### Aim of the exercise
Starting with the first line of the entries and continuing up to and including the line containing "Kafka が Avro", express each line as a string in a JSON list, one string per line, with blank lines omitted.

### Data supplied
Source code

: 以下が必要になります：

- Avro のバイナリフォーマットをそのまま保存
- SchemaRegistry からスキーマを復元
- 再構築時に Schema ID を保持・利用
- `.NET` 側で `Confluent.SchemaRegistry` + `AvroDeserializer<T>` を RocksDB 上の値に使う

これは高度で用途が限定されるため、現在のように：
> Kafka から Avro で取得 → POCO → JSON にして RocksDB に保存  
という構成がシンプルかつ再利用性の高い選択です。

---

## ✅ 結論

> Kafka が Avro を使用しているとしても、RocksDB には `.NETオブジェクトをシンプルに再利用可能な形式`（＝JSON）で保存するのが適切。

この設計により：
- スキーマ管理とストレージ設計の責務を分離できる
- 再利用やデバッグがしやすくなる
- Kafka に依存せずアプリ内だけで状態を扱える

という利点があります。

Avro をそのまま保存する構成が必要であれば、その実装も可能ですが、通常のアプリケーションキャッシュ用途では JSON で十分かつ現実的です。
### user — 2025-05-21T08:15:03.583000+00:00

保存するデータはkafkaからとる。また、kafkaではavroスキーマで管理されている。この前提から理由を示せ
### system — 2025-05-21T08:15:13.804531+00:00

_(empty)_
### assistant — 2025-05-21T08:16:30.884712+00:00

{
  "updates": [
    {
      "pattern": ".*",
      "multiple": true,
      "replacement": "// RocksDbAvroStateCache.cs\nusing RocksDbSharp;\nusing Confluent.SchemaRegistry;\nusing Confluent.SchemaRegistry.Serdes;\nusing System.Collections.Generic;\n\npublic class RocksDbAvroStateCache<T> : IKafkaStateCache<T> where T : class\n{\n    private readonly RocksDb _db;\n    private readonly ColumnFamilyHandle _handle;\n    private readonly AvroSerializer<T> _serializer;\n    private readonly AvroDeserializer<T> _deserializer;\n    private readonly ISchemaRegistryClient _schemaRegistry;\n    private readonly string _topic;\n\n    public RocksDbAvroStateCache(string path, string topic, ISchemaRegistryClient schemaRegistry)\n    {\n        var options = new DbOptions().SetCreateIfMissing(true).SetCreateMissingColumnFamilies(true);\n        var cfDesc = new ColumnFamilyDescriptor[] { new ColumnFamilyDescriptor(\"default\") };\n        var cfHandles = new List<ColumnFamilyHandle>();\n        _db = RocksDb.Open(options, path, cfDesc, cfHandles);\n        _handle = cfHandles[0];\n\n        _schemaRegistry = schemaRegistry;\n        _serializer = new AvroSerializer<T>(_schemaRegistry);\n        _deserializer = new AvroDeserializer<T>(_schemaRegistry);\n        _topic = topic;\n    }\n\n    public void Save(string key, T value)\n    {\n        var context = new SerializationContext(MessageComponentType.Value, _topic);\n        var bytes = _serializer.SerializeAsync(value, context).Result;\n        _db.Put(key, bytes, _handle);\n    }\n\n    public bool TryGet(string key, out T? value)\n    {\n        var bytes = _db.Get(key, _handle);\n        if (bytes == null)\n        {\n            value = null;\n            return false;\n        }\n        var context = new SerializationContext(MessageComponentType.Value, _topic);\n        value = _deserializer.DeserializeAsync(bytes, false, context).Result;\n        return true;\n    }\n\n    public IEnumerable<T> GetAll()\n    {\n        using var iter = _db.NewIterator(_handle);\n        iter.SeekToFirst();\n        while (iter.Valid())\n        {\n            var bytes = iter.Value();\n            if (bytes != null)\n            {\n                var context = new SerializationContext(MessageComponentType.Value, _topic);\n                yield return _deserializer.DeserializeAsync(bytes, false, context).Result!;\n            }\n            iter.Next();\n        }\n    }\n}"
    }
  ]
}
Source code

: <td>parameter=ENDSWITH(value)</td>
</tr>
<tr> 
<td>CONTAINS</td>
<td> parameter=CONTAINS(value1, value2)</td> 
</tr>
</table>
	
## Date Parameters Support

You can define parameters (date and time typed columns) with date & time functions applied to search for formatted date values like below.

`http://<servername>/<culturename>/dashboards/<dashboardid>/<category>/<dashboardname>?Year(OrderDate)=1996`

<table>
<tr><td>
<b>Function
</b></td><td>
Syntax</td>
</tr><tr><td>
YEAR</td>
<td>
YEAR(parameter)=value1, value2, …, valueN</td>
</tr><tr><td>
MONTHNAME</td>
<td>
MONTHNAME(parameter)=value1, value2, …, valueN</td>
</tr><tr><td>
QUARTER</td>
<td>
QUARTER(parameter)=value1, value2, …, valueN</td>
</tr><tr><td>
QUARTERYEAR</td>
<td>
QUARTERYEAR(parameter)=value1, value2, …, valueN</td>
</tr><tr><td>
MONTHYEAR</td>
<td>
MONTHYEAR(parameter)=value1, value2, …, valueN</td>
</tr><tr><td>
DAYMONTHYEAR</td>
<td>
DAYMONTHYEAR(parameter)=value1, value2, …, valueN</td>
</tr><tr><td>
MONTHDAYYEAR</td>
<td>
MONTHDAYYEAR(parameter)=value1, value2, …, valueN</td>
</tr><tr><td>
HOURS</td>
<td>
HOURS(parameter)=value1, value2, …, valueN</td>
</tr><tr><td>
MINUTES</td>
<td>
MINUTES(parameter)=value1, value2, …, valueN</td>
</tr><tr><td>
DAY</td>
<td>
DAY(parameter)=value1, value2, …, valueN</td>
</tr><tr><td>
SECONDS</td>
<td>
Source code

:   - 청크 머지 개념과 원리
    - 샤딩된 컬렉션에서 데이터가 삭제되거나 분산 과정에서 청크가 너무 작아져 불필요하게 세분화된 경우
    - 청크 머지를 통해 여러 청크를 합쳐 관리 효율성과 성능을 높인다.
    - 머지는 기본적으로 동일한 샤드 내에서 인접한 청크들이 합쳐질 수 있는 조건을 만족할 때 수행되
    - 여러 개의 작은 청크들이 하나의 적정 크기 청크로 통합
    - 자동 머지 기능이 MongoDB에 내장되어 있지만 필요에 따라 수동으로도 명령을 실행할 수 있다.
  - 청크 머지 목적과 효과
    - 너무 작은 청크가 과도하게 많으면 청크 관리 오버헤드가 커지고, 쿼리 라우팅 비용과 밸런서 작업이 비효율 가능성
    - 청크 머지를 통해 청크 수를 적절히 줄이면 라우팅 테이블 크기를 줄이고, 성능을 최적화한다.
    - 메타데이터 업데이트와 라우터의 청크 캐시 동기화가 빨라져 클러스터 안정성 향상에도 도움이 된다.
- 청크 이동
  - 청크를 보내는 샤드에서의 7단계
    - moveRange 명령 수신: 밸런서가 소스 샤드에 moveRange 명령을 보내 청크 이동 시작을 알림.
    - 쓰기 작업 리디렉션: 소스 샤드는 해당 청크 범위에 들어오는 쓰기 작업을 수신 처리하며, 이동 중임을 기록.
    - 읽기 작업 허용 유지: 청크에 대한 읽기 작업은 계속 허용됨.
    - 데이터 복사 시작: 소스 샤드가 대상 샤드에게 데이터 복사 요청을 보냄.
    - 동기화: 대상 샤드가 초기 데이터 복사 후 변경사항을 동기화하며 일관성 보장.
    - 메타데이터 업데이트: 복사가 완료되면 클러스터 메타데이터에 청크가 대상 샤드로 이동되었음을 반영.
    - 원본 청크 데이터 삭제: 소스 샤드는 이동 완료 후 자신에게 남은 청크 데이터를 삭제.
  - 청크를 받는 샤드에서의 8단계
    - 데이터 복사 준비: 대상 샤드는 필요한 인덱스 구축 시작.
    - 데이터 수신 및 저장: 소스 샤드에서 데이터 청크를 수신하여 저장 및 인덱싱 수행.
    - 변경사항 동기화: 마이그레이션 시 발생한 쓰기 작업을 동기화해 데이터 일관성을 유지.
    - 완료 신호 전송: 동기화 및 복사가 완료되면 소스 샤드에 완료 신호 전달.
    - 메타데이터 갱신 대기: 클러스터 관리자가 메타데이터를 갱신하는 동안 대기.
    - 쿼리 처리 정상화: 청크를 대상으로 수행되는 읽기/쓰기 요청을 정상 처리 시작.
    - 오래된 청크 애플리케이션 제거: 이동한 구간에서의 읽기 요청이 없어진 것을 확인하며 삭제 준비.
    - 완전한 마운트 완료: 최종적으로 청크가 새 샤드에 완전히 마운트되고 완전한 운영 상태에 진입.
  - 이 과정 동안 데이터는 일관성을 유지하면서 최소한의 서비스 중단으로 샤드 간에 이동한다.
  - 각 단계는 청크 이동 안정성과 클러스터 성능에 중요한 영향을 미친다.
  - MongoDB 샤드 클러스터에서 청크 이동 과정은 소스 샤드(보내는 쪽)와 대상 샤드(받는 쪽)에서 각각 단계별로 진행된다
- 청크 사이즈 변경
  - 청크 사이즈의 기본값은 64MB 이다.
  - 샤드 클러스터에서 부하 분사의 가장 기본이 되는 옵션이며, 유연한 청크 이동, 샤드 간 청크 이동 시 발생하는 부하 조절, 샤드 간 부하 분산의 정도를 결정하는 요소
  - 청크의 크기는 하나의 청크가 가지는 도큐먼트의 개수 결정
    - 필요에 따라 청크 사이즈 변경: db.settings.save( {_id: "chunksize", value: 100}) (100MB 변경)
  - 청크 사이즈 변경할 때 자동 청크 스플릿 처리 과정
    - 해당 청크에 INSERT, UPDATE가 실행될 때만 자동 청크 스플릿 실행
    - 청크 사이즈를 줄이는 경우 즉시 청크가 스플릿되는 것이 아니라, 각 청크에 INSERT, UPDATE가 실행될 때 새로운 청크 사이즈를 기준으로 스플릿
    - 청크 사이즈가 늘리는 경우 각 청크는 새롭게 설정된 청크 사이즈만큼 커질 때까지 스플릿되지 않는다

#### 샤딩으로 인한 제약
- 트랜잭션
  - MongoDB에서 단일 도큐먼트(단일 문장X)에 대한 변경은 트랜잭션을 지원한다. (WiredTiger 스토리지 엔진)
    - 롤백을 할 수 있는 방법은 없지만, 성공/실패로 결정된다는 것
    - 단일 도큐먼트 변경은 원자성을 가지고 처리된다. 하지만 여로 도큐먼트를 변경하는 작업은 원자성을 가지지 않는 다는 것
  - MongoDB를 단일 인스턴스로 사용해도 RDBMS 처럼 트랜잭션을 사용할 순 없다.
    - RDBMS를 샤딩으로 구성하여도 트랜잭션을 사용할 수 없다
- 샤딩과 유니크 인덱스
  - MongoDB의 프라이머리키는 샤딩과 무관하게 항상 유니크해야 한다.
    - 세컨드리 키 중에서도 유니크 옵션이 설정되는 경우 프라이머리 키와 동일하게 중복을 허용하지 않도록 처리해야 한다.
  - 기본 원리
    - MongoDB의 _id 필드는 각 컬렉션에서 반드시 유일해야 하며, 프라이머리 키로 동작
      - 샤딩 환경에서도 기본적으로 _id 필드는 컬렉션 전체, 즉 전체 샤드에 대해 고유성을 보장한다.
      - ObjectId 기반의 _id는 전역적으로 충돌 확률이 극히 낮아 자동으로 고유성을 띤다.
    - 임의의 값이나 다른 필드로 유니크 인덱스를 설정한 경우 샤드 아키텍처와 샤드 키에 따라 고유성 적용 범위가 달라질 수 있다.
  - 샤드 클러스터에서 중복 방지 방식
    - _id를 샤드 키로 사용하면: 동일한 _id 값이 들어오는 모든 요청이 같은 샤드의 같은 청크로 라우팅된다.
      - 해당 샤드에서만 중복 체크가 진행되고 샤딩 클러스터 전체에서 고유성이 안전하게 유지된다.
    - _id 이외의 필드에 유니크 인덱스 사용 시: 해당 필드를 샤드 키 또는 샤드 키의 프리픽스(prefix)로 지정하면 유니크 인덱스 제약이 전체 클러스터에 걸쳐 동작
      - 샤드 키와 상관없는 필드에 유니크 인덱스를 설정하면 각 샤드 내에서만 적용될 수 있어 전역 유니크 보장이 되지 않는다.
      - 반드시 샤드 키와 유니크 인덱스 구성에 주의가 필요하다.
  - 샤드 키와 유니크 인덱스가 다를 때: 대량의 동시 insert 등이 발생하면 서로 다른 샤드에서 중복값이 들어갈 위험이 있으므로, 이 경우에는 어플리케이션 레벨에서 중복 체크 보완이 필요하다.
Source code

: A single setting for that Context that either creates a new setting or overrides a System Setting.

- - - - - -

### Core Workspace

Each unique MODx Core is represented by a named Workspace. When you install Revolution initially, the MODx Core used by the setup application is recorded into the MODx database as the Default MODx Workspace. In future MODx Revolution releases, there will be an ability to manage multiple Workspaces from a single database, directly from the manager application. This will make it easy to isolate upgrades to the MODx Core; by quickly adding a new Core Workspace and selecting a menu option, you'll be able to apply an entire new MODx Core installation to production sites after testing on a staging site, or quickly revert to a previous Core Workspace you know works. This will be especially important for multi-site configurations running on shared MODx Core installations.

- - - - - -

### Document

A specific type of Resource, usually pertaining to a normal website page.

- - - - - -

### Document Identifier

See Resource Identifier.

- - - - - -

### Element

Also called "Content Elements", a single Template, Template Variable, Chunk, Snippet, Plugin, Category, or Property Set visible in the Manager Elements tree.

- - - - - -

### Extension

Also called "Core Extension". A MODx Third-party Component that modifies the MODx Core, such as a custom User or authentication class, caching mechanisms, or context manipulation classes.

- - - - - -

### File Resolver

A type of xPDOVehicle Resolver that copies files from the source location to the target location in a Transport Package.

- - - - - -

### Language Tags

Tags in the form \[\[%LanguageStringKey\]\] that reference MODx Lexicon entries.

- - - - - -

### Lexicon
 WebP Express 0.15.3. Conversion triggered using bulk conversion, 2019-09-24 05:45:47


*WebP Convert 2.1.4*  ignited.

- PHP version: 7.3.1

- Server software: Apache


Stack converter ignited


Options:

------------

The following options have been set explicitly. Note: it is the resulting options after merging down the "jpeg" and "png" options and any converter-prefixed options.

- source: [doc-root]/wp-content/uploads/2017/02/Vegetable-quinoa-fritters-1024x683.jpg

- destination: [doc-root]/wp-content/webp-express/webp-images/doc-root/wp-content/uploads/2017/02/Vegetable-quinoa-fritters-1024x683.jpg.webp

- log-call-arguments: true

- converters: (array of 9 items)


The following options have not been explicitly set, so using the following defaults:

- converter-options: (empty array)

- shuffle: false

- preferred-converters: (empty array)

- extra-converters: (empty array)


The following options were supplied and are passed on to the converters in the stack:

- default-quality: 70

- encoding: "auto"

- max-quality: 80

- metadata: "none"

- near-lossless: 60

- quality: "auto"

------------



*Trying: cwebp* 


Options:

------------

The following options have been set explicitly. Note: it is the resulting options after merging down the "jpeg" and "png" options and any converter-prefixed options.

### Task output
[
  "Source code",
  ": 以下が必要になります：",
  "- Avro のバイナリフォーマットをそのまま保存",
  "- SchemaRegistry からスキーマを復元",
  "- 再構築時に Schema ID を保持・利用",
  "- `.NET` 側で `Confluent.SchemaRegistry` + `AvroDeserializer<T>` を RocksDB 上の値に使う",
  "これは高度で用途が限定されるため、現在のように：",
  "> Kafka から Avro で取得 → POCO → JSON にして RocksDB に保存  ",
  "という構成がシンプルかつ再利用性の高い選択です。",
  "---",
  "## ✅ 結論",
  "> Kafka が Avro を使用しているとしても、RocksDB には `.NETオブジェクトをシンプルに再利用可能な形式`（＝JSON）で保存するのが適切。"
]